Texas looked to see who had lifted a word for him in that place, where every face expressed either hate of him or fear. It was the lady in the green velvet dress, her little silver trinkets and ornaments white against the rich cloth in the blur that was coming into the passing day. Texas put his hand to his hat in grateful acknowledgment. She smiled as the wind moved the long hair on his temples.
"I saw it all," she said, speaking to the mayor with a cold, commanding directness. "You let that kid alone!"
A sneer jerked the mayor's face, which grew paler at her word. He was a slender man of medium height, with a clerkly fairness of skin, fair hair cut close to his small head, small ears pressed tight against his skull. But a man with something behind the mask of his commonplace face, something ungrasped at the first look, which grew elusive as one studied it and groped to define it; a something that left a sense of disquietude in the mind, a feeling that this man would come again into the business or the tragedy of one's days, and for no good purpose ever.
He turned his back to her with a quick, uplifting shake of the head, as of defiance, or threat of future adjustment, pushed into the crowd and disappeared. With another smile, and a direct look into his eyes that brought the blood to Hartwell's lean cheeks, the velvet lady followed after the mayor.

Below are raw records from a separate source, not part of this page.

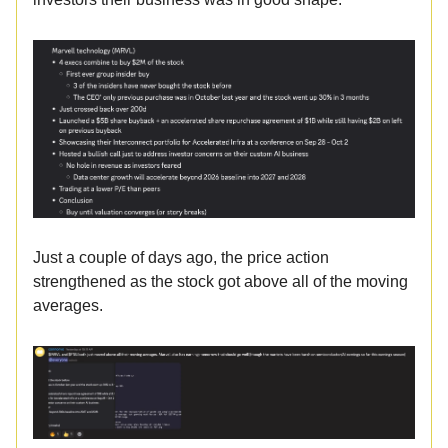
Just a couple of days ago, the price action
strengthened as the stock got above all of the moving
averages.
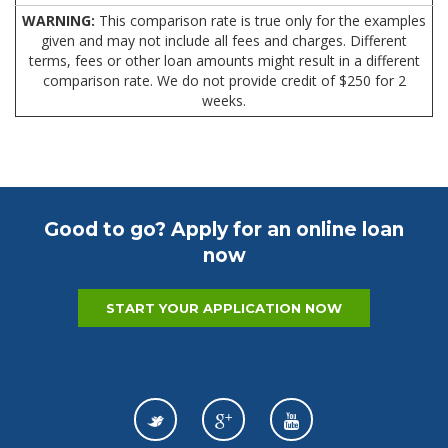
WARNING:
This comparison rate is true only for the examples
given and may not include all fees and charges. Different
terms, fees or other loan amounts might result in a different
comparison rate. We do not provide credit of $250 for 2
weeks.
Good to go? Apply for an online loan
now
START YOUR APPLICATION NOW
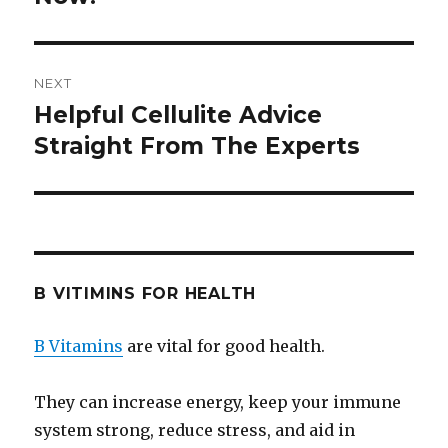
NEXT
Helpful Cellulite Advice
Next
Straight From The Experts
post:
B VITIMINS FOR HEALTH
B Vitamins
are vital for good health.
They can increase energy, keep your immune
system strong, reduce stress, and aid in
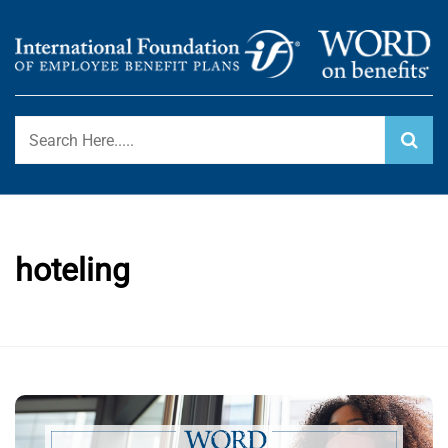
Skip
to
content
International Foundation Blog
WORD ON BENEFITS
hoteling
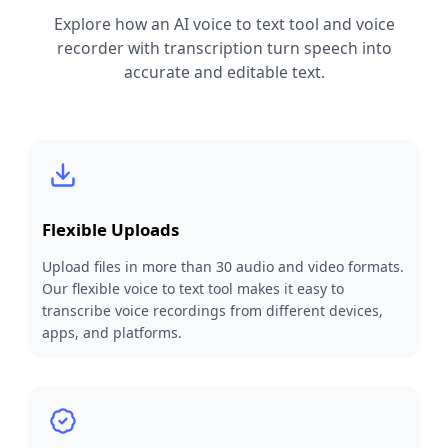
Explore how an AI voice to text tool and voice
recorder with transcription turn speech into
accurate and editable text.
Flexible Uploads
Upload files in more than 30 audio and video formats.
Our flexible voice to text tool makes it easy to
transcribe voice recordings from different devices,
apps, and platforms.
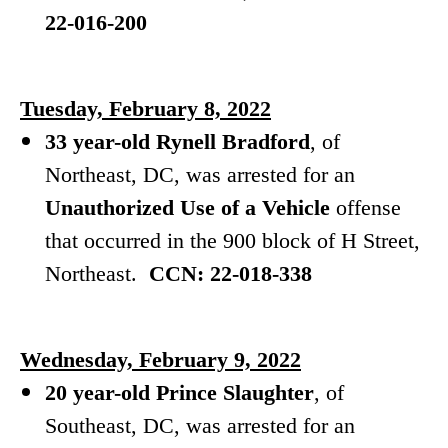
22-016-200
Tuesday, February 8, 2022
33 year-old Rynell Bradford
, of
Northeast, DC, was arrested for
an
Unauthorized Use of a Vehicle
offense
that occurred in the 900 block of H Street,
Northeast.
CCN: 22-018-338
Wednesday, February 9, 2022
20 year-old Prince Slaughter
, of
Southeast, DC, was arrested for
an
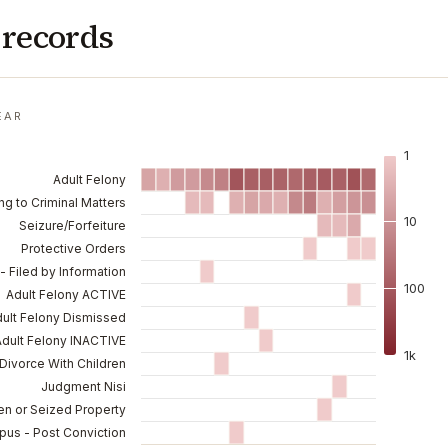
 records
EAR
1
Adult Felony
ng to Criminal Matters
10
Seizure/Forfeiture
Protective Orders
- Filed by Information
100
Adult Felony ACTIVE
ult Felony Dismissed
Adult Felony INACTIVE
1k
Divorce With Children
Judgment Nisi
en or Seized Property
pus - Post Conviction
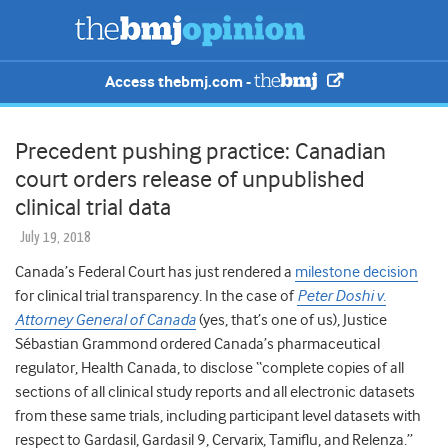
Access thebmj.com -
Precedent pushing practice: Canadian
court orders release of unpublished
clinical trial data
July 19, 2018
Canada’s Federal Court has just rendered a
milestone decision
for clinical trial transparency. In the case of
Peter Doshi v.
Attorney General of Canada
(yes, that’s one of us), Justice
Sébastian Grammond ordered Canada’s pharmaceutical
regulator, Health Canada, to disclose “complete copies of all
sections of all clinical study reports and all electronic datasets
from these same trials, including participant level datasets with
respect to Gardasil, Gardasil 9, Cervarix, Tamiflu, and Relenza.”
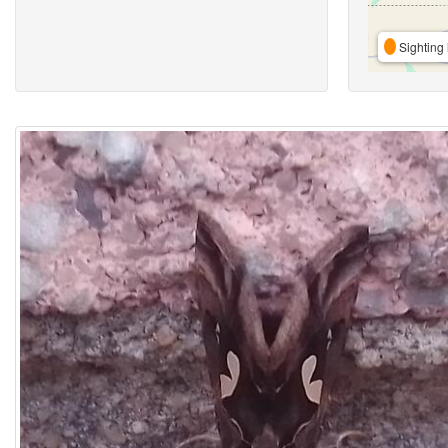
Sighting 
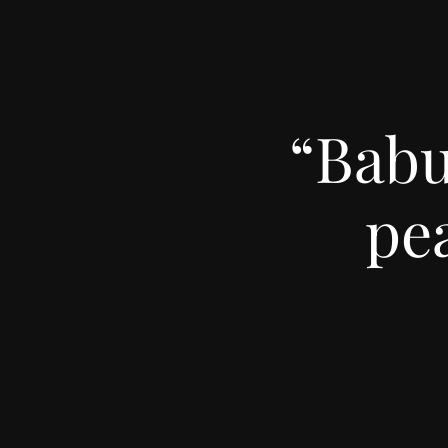
“Babu
pe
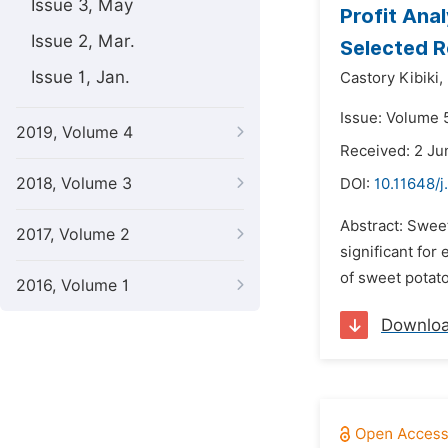
Issue 3, May
Profit Ana
Issue 2, Mar.
Selected R
Issue 1, Jan.
Castory Kibiki,
Issue: Volume 5
2019, Volume 4
Received: 2 Ju
2018, Volume 3
DOI:
10.11648/j
Abstract: Sweet
2017, Volume 2
significant fo
of sweet potato
2016, Volume 1
Downlo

Uncle Boley touched his young friend's arm; they went in and shut the door.
"You showed them light-heels!" Uncle Boley exulted. "Yes, and I'll bet four bits Johnnie Mackey will have to do some tall lookin' around before he can hire another crowd to tackle that job, by granger!"
"It was uncommonly generous for that young lady to speak up for me," said Texas reflectively, still in that mood of thoughtful depression that seemed to have settled over him like a cloud.
"I don't know who that Fannie Goodnight is, but she's got a rope on Johnnie Mackey's leg. Yes, and I'll bet four bits she can flop him quicker'n she did that shadder of a steer any time she wants to. That white-eyed son-of-a-gun's a-scairt of her; he wilted like a frosted turnip when she dressed him down."
"He did seem to act like he'd taken orders from her before. Well, sir, do you reckon I'll be taken up for what I had to do?"
"They can't take a man up in Cottonwood for defendin' his life," said Uncle Boley, a sort of triumphant pride in the immunities of his town. "The thing's settled as fur as any lawin's goin' to come in. I reckon a hundred people could be called up that saw them fellers crowd that fight on you."
"I hope they could," sighed Texas.
"I was standin' right there in that door when that feller made that pass to sling his gun down on you."
Uncle Boley chuckled at the recollection.
"You moved so dang swift I couldn't tell how you done it, but I can swear till the cows come home that he made the first break toward a gun."
"I'm glad to hear you say it, sir. That young lady remarked that she saw it, too. Two reliable witnesses ought to get a man off from a little fuss like that."
Texas unbelted the gun and offered it to the old man.
"That's a good and a true gun, sir. It came up to what was expected of it, like a friend a man can depend on."
"Keep it; buckle it on you and wear it, son. I've been waitin' for a man to come along that was big enough to stand up under Ed McCoy's gun. It's yours now."
A flush of pride came over the good, homely face of the young man as he drew the big gun from the holster and laid its long barrel in his palm. He stood looking at it with such a tenderness in his eyes as might have gladdened a woman's heart.
"I hope I'll never be called on to sling this gun down on any man again," he said, his voice earnest and low, "and I never will draw it except to defend my life or what belongs to me, or the life or property of somebody not able to fight for himself."
It was as if he pronounced the words of a vow, or the spirit of Ed McCoy had come to confront him, demanding a pledge of his worthiness.
"And I'm a goin' to turn my face around, sir, and see if there isn't some justice to be had for those left behind by the man that used to wear this gun. If the day ever comes that I have to draw it in that cause. I'll use it till I drop with it in my hand, so help me God!"
"Amen!" said Uncle Boley, his head bowed as if he had listened to a prayer.